Andreasen admits she was looking for schizophrenia. This did not mean she expected the students to be full-blown schizophrenics — this is an illness that can destroy the sort of high-level functioning required for true creativity. But she did expect to find schizoid relatives and tendencies. But bipolarity seemed to be the primary condition of the smart young writers.

So what, you might wonder, does all this mean for you, a boomer with brain rot who sometimes leaves his phone in the freezer and his glasses God knows where? What must you do?

The short answer — and the one on which all are agreed — is: use it or lose it. The plasticity of the brain means that it is able, in the face of injury or decay, to find ways of adapting itself to preserve strong patterns of activity. So, if you play chess all the time, you probably will be almost as good at 80 as you were at 40. You would probably also be almost as good at Dr Kawashima’s Brain Training games. But so what? Read books, good books — nothing works better.

The longer answer is that there are potentially beneficial techniques suggested by our still- limited knowledge of the workings of the brain. Jaeggi’s fluid-intelligence game works, but it’s lab-based at the moment and has yet to be adapted for general use.

Nancy Andreasen offers four suggestions to which you should allocate 30 minutes a day — choose a new and unfamiliar area of knowledge and explore it in depth, spend some time meditating or just thinking, practise observing and describing things, and practise imagining. This is quite a punishing workout but it makes perfect sense and, unlike the Nintendo DS, it does seem to describe a better way of life.

Ian Robertson, professor of psychology at Trinity College, Dublin, suggests reading out loud at breakfast, making lists of related objects (say, yellow ones, or those beginning with A), and change hands — brush your teeth with your left hand if you’re right-handed. Again, this makes perfect sense: these tricks make your brain deal with the unfamiliar as opposed to getting locked in old patterns of thought.

But there’s going to be a lot of snake oil on the market in the decades, if not centuries, before we can come up with any more solid prescriptions to save our highest creative selves from brain rot. The brain workout is already as much of a boomer must-do as the body workout. In fact, it’s clearly a lot more important. The best advice I ever heard came from a Spanish neurologist, Damaso Crespo. He said I should do 100 yards a day, not sprinting but walking. But I had to walk with a friend and talk all the time. It’s the walking, the talking and the friendship that feed the brain; the sprint just feeds dumb muscles.

In the end you die, and it seems likely that the miracle of the world inside your particular 1.3 kilograms of crème caramel dies with you. Perhaps you had insight, inspiration, perhaps you created, perhaps you were a genius.
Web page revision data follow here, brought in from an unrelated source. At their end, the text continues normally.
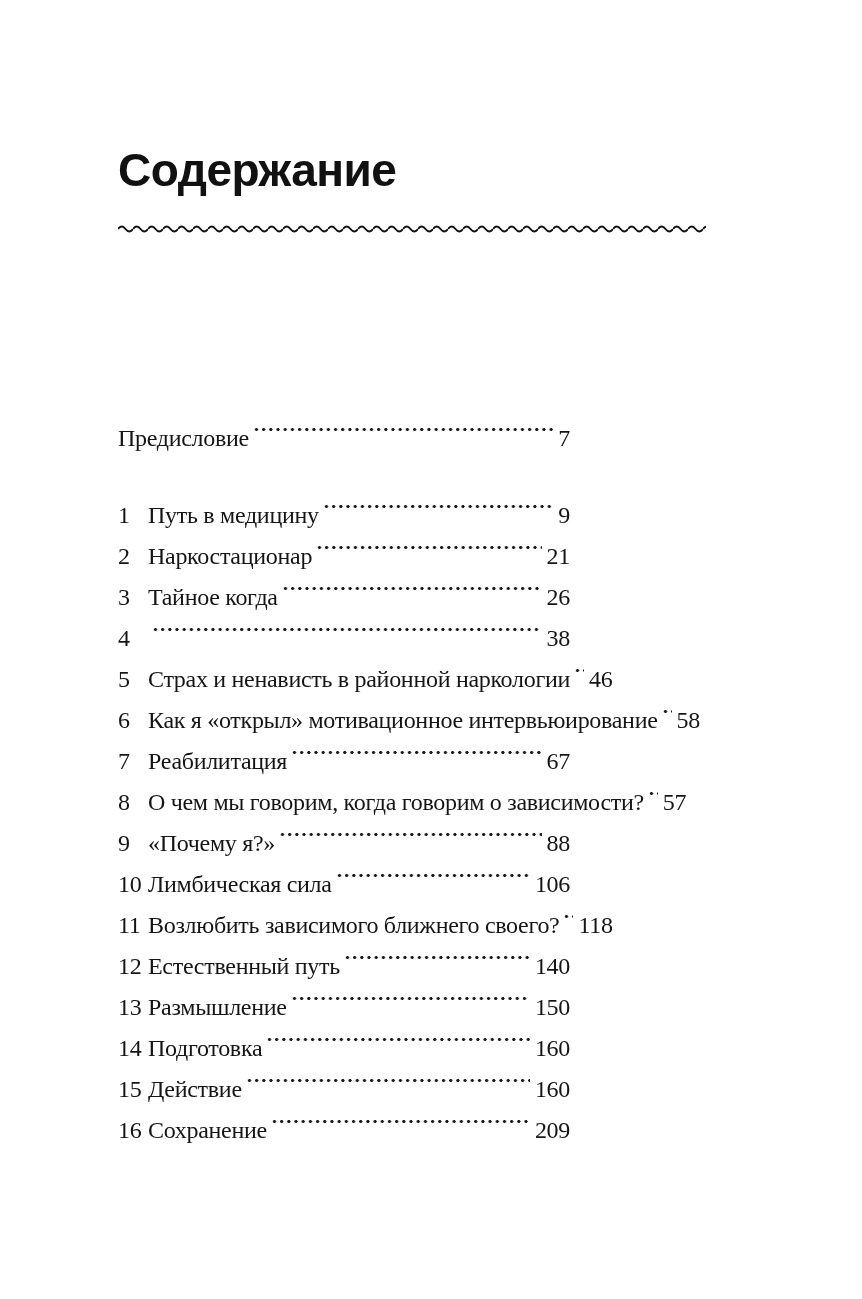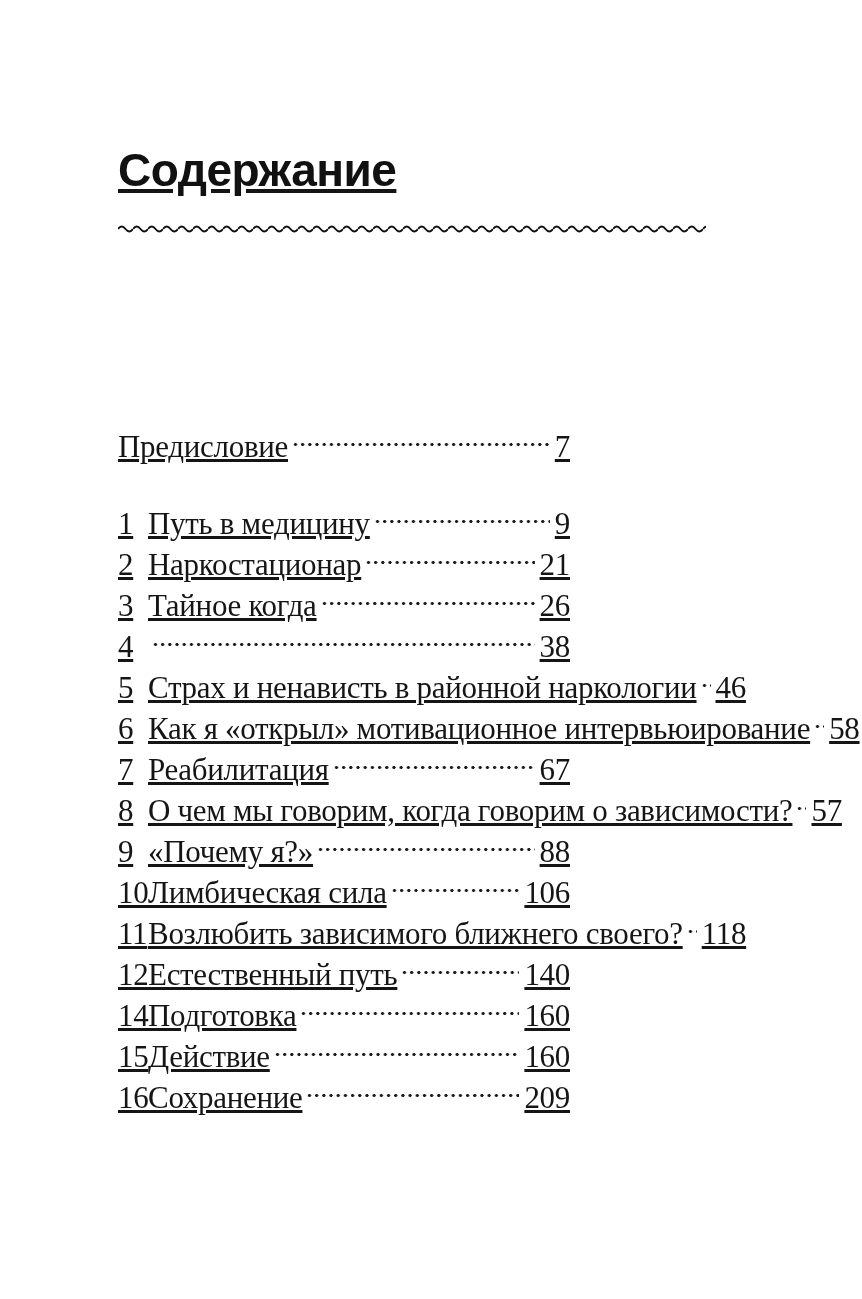--- a/index.html
+++ b/index.html
@@ -22,7 +22,6 @@
     height: 1299px;
     box-sizing: border-box;
     padding: 144px 156px 0 118px;
-    text-decoration: underline;
   }
   h1.title {
     margin: 0;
Perhaps, one day, neuroscientists and psychologists will finish their maps and tell us how it’s all done. But will they really?

One last time and date. At 8pm on January 27, 1756, Mozart was born in Salzburg, Austria. He spent most of the next 35 years giving the best ever account in music of why your life is worth living, even though his own ended in poverty, suffering and disappointment. He never had electrodes stuck to his head, nor was he slid inside an MRI machine. And, even if he had been subjected to our mind probes, what would that have told us? Probably what we knew already: that this happened just once.

So forget the Nintendo, forget everything. Listen to what the human mind can do. Brain workouts are all very well but, stripping away the science and the rhetoric, they all come down to the same simple injunction: pay attention, because you pass this way only once.